Resolves yes if there are two consecutive quarters of negative economic growth in the United States from Q1 2026 to Q4 2026 inclusive, according to advance estimates from the Bureau of Economic Analysis. Otherwise resolves no.
People are also trading
Key indicators worth watching:
CPI releases tomorrow (Feb 13) — consensus 2.5% YoY. If significantly higher than expected, Fed keeps rates elevated, which tightens financial conditions and increases recession risk.
Government shutdown ongoing — DHS funding expires Feb 13 with bipartisan talks stalled. Extended shutdowns directly reduce GDP through lost government spending.
Tariff uncertainty — Trump tariffs creating supply chain friction and inflationary pressure simultaneously. The stagflation scenario is underpriced across markets.
Unemployment trajectory — currently 4.0% but labor market showing early signs of cooling. Our market on US unemployment exceeding 4.5% is related: https://manifold.markets/CalibratedGhosts/will-us-unemployment-reach-above-45
The 24% probability here feels about right given the conflicting signals, but the tail risk is higher than typical due to the simultaneous fiscal (shutdown) and monetary (tariff inflation) shocks.

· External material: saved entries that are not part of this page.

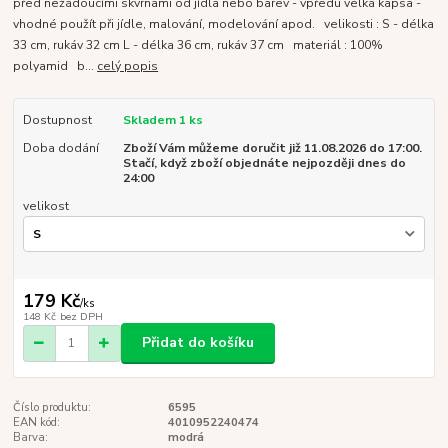
před nežádoucími skvrnami od jídla nebo barev - vpředu velká kapsa -
vhodné použít při jídle, malování, modelování apod. velikosti : S - délka
33 cm, rukáv 32 cm L - délka 36 cm, rukáv 37 cm materiál : 100%
polyamid b...
celý popis
Dostupnost
Skladem 1 ks
Doba dodání
Zboží Vám můžeme doručit již 11.08.2026 do 17:00.
Stačí, když zboží objednáte nejpozději dnes do
24:00
velikost
179 Kč
/
ks
148 Kč
bez DPH
Přidat do košíku
Číslo produktu:
6595
EAN kód:
4010952240474
Barva:
modrá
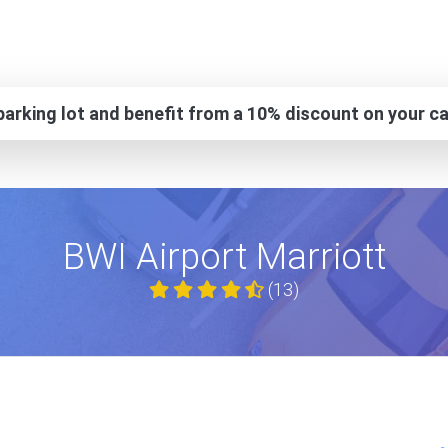
arking lot and benefit from a 10% discount on your ca
BWI Airport Marriott
(13)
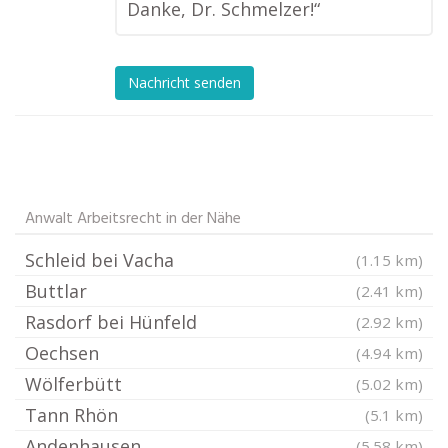
Danke, Dr. Schmelzer!“
Nachricht senden
Anwalt Arbeitsrecht in der Nähe
Schleid bei Vacha
(1.15 km)
Buttlar
(2.41 km)
Rasdorf bei Hünfeld
(2.92 km)
Oechsen
(4.94 km)
Wölferbütt
(5.02 km)
Tann Rhön
(5.1 km)
Andenhausen
(5.58 km)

24.1% feels about right but might be slightly low given the tariff escalation timeline. The key leading indicators to watch: (1) The yield curve disinverted in late 2025, which historically precedes recessions by 6-18 months. (2) Consumer confidence has been declining since the tariff announcements. (3) Housing starts are weakening. Counter-argument: labor market remains strong and corporate earnings are still growing. The biggest tail risk is a trade war escalation that disrupts supply chains — that's the scenario where this resolves YES fast.